Bürger reden über Zukunft des Zechenareals mit
20.01.2010 | 08:56 Uhr 2010-01-20T08:56:00+0100
Die Städte Gelsenkirchen und Herten informieren zusammen mit RAG Montan Immobilien über das weitere Vorgehen auf dem Bergbaustandort Westerholt 1/2 an der Egonstraße.
Arbeitsplätze schaffen, die Entwicklung der Stadtteile Hassel, Westerholt und Bertlich vorantreiben, Freiflächen sichern: So könnte die Zukunft für den Standort der ehemaligen Zeche Westerholt 1/2 aussehen. Die Details dieser Planung werden Anfang des nächsten Monats der Öffentlichkeit vorgestellt.
Wie es um dieses Projekt bestellt ist und wie die einzelnen Arbeitsschritte aussehen werden, wollen der Gelsenkirchener Stadtdirektor Michael von der Mühlen, der Hertener Stadtbaurat Volker Lindner und Hans-Peter Noll, Vorsitzender der Geschäftsführung der RAG Montan Immobilien, am Montag, 1. Februar, verraten. Die Veranstaltung beginnt um 18 Uhr in der Licht- und Lohnhalle des Bergwerks Lippe an der Egonstraße 4 in Hassel. Interessierte Bürgerinnen und Bürger, die daran teilnehmen wollen, werden gebeten, sich unter der Gelsenkirchener Rufnummer 60 48 94 03 anzumelden.

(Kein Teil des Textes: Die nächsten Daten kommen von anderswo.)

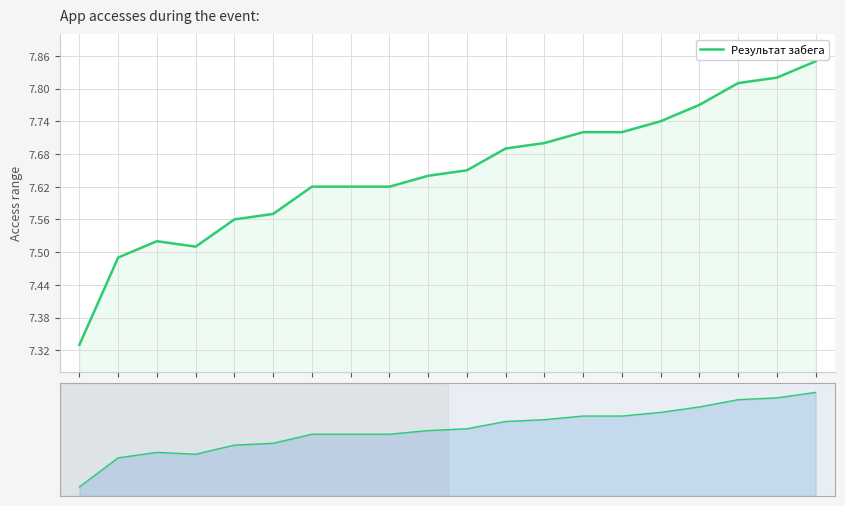

What is the value of the 7th point from the left?

7.6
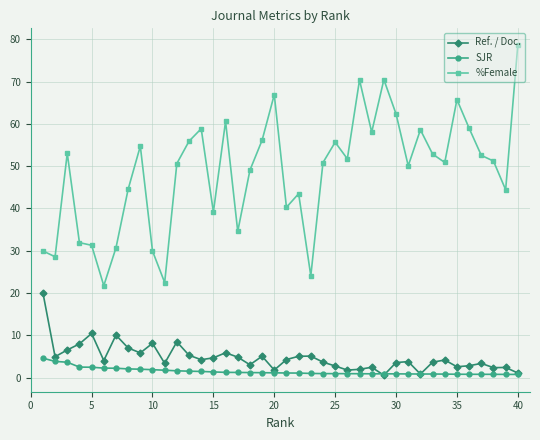

What is the greatest value displayed?

78.7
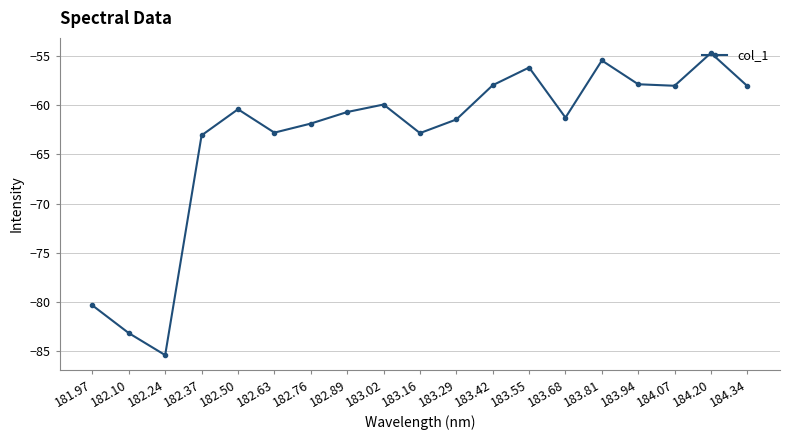

How many points are higher than both their immediate neighbors (excluding endpoints)?

5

Das aufgegebene Bergwerksgelände an der Egonstraße im Grenzbereich zwischen Hassel und Westerholt ist etwa 30 Hektar groß. Um die Standortentwicklung voranzutreiben, gehen die beteiligten Städte einen ungewöhnlichen Weg. Wie Anfang Dezmeber berichtet, haben Gelsenkirchen und Herten aus diesem Grund ein gemeinsames Projektbüro gegründet, an dem auch die RAG Montan Immobilien als Eigentümerin des Areals beteiligt sind.
Aufgabe des mit je zwei Mitarbeitern besetzten Büros wird es sein, die inhaltliche Arbeit der Flächengestaltung und -verwertung inhaltlich zu bündeln.